Collect every line from the items below that contains the string "qSketchRegion", and copy each of those lines in full.
[start of Extracted material]
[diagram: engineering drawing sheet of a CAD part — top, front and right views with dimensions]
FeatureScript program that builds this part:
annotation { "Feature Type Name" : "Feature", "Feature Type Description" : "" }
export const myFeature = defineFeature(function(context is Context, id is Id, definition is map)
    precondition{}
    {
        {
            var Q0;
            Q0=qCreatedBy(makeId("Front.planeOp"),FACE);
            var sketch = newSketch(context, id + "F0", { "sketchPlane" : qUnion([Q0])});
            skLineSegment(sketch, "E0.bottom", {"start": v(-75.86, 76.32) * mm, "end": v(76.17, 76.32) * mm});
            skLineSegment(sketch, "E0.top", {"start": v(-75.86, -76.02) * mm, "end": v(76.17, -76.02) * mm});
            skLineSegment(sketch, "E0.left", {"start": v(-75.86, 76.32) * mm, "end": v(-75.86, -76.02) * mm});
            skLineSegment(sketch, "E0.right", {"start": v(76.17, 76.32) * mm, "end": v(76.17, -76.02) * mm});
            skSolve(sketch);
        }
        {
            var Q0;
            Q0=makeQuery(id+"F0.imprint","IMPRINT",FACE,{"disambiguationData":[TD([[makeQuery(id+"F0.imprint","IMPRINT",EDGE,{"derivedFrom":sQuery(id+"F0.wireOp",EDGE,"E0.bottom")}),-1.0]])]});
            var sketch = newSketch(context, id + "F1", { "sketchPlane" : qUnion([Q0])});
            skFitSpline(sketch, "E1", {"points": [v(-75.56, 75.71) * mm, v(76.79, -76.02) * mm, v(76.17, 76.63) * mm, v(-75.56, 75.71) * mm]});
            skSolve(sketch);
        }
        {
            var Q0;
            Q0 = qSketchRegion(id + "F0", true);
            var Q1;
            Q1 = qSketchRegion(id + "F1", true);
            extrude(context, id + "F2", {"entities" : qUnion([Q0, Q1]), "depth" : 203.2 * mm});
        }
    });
[end of Extracted material]
- Exercise response
            Q0 = qSketchRegion(id + "F0", true);
            Q1 = qSketchRegion(id + "F1", true);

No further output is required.